■ PROBLEM STATEMENT
Within the material below, locate the line with "48: (391, 402, 3.04)" and the line with "59: (407, 304, 2.98)", then return those two lines and all lines between them, exactly as written.

___

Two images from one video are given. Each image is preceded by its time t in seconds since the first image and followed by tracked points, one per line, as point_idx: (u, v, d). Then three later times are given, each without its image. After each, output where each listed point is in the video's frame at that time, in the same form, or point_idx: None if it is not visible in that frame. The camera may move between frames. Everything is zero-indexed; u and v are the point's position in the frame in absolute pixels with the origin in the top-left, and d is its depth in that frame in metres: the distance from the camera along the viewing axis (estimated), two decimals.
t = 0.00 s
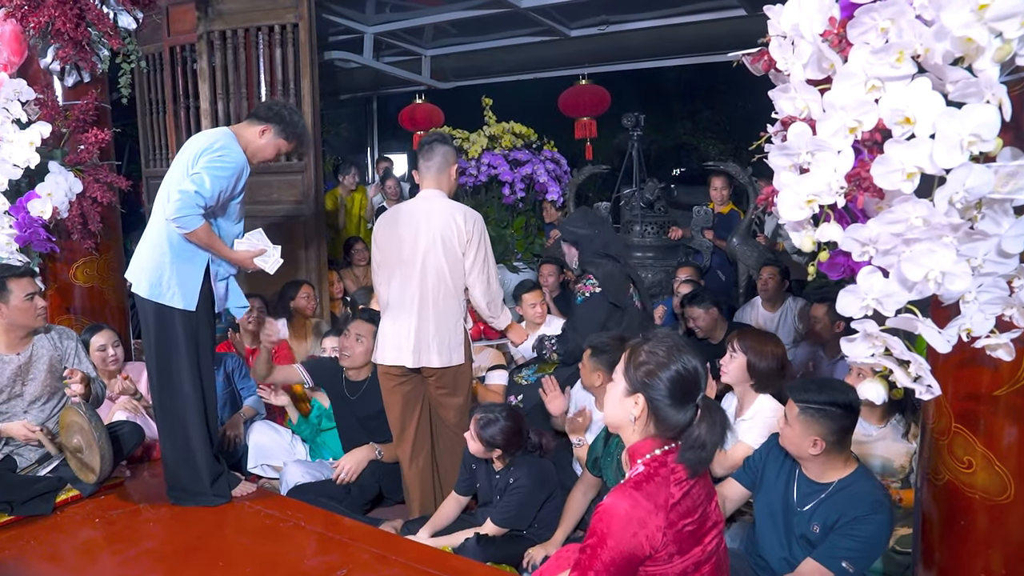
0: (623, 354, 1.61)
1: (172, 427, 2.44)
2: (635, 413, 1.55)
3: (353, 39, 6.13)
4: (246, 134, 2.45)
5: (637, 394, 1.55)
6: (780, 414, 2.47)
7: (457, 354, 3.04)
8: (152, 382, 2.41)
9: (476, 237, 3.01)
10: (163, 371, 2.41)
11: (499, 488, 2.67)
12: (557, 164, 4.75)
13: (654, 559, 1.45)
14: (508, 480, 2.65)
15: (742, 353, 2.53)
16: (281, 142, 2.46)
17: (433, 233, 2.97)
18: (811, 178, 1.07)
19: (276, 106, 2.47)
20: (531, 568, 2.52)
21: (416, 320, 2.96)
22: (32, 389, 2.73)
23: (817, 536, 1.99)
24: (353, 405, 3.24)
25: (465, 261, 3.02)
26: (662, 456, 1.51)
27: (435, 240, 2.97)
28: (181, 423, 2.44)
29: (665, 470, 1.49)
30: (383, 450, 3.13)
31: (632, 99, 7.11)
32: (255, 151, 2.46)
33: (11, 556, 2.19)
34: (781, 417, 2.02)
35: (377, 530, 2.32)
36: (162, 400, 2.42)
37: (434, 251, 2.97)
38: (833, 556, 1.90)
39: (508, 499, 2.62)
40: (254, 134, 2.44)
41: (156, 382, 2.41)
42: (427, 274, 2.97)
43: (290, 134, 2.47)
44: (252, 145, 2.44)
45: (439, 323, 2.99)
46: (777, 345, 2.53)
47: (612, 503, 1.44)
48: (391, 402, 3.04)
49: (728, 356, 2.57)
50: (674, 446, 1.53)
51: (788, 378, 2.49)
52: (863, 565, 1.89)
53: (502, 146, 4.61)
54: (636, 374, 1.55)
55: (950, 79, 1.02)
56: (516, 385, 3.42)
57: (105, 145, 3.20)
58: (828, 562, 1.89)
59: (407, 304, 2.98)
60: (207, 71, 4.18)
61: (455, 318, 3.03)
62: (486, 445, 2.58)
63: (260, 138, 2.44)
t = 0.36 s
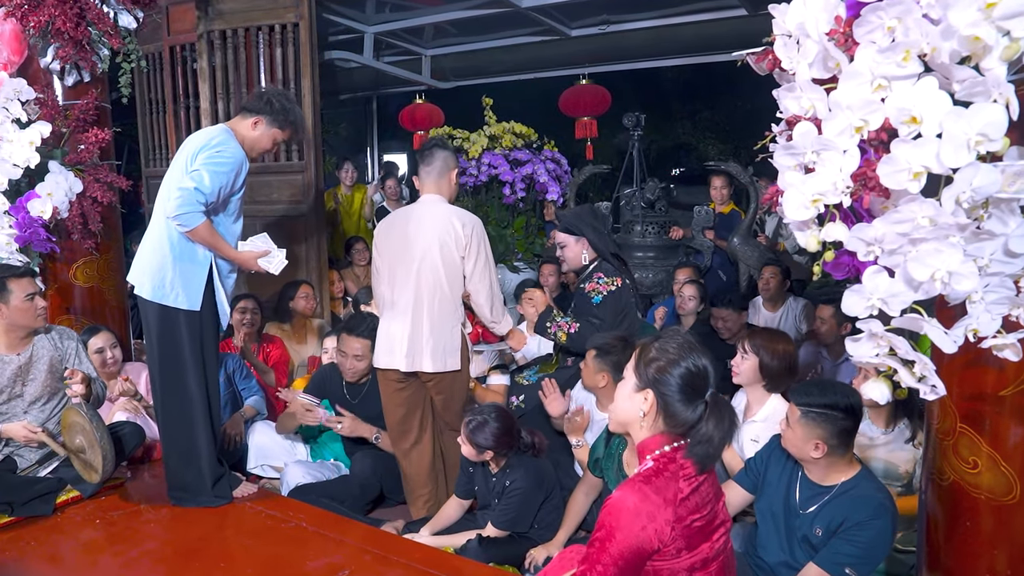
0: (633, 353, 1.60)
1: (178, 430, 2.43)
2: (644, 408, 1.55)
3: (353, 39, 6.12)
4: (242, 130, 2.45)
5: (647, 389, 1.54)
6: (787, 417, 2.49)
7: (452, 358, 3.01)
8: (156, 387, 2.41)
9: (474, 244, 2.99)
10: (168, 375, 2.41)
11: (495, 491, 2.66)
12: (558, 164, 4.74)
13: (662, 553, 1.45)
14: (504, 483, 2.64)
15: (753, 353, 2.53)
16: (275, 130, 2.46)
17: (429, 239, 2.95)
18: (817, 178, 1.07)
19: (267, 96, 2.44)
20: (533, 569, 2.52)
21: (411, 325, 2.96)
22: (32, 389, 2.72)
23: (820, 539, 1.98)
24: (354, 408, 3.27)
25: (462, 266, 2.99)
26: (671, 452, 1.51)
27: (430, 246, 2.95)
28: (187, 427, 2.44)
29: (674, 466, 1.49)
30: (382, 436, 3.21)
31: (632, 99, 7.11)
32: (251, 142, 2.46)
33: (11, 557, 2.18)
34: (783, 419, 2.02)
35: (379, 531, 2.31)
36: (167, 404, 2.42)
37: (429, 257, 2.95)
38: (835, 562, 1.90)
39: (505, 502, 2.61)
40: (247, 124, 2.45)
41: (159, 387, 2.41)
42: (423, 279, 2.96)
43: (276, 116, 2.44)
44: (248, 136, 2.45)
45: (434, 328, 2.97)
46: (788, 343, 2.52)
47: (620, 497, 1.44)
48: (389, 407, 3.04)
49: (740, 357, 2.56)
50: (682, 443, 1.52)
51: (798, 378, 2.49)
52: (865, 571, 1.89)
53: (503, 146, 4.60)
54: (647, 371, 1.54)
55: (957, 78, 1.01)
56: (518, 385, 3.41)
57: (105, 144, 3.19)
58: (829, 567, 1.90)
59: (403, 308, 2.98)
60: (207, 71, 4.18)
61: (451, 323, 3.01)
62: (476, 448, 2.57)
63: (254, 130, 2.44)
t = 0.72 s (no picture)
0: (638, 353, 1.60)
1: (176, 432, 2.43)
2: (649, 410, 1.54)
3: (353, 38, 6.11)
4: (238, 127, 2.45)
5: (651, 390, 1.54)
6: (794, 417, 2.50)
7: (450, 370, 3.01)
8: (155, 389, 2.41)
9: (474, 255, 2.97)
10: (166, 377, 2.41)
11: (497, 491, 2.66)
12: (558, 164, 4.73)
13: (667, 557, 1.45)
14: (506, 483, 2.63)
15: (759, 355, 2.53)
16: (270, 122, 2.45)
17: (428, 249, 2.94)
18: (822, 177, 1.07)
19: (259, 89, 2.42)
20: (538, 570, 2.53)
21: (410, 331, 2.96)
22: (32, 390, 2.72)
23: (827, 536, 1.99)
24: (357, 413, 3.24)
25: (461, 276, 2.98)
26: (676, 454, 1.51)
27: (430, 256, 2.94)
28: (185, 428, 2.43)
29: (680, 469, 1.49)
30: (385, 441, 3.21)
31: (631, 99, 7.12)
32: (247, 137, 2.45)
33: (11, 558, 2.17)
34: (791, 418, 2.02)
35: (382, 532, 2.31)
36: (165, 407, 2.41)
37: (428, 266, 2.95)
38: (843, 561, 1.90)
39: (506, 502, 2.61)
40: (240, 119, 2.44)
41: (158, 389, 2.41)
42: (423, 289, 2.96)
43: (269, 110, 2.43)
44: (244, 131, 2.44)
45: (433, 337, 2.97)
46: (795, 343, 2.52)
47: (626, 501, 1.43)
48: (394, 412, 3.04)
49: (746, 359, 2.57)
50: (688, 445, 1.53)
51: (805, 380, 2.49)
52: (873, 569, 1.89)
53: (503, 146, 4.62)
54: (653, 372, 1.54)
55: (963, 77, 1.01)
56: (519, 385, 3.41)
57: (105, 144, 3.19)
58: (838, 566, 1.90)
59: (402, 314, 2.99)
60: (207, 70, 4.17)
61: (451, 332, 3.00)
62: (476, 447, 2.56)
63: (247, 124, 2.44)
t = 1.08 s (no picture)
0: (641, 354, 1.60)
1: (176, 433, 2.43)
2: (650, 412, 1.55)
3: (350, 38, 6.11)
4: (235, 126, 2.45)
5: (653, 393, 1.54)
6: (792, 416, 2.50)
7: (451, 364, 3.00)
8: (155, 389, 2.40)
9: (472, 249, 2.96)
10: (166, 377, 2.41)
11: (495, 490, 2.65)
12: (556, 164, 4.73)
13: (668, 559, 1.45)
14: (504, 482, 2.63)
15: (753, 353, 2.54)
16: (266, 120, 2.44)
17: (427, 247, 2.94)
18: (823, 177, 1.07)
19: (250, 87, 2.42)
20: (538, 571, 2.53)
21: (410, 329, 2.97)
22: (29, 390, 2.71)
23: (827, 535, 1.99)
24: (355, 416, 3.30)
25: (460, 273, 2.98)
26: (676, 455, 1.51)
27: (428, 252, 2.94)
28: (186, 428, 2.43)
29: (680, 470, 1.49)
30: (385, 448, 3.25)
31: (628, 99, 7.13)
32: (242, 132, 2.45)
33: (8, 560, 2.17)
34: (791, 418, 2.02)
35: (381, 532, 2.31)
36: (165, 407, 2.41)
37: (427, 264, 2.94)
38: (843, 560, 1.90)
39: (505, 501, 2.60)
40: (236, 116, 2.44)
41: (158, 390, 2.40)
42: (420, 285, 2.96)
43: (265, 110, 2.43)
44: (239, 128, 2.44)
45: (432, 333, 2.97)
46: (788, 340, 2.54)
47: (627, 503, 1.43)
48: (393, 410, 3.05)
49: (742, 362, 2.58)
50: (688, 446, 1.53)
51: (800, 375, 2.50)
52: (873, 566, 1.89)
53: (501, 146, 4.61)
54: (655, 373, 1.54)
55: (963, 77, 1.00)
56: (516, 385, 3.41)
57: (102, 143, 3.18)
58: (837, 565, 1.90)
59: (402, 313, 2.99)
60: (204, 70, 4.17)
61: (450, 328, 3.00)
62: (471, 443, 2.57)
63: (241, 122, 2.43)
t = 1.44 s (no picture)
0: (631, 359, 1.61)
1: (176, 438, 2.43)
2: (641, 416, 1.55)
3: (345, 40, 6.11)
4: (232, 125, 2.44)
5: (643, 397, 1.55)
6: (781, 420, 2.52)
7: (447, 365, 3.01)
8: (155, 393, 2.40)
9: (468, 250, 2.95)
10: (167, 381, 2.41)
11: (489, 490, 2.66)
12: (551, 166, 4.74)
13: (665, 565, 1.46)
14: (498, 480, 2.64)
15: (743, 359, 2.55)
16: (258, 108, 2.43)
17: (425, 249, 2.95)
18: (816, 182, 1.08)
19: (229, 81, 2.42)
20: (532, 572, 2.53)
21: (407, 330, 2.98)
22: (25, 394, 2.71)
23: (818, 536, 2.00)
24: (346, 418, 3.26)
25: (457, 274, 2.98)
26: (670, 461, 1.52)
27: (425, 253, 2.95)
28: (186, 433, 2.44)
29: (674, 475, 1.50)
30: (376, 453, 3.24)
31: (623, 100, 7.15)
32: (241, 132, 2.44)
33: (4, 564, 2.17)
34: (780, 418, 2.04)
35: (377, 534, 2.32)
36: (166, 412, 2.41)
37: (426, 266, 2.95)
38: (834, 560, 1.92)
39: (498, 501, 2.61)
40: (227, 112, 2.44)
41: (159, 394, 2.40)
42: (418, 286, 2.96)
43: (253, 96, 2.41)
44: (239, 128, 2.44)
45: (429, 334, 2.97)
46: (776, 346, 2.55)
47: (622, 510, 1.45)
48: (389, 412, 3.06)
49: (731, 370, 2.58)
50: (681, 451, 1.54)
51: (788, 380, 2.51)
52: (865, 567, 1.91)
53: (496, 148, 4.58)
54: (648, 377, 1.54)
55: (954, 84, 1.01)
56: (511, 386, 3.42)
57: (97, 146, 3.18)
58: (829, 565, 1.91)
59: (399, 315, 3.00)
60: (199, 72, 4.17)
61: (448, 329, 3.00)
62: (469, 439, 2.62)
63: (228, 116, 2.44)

___

■ ANSWER BELOW
48: (391, 402, 3.04)
49: (728, 356, 2.57)
50: (674, 446, 1.53)
51: (788, 378, 2.49)
52: (863, 565, 1.89)
53: (502, 146, 4.61)
54: (636, 374, 1.55)
55: (950, 79, 1.02)
56: (516, 385, 3.42)
57: (105, 145, 3.20)
58: (828, 562, 1.89)
59: (407, 304, 2.98)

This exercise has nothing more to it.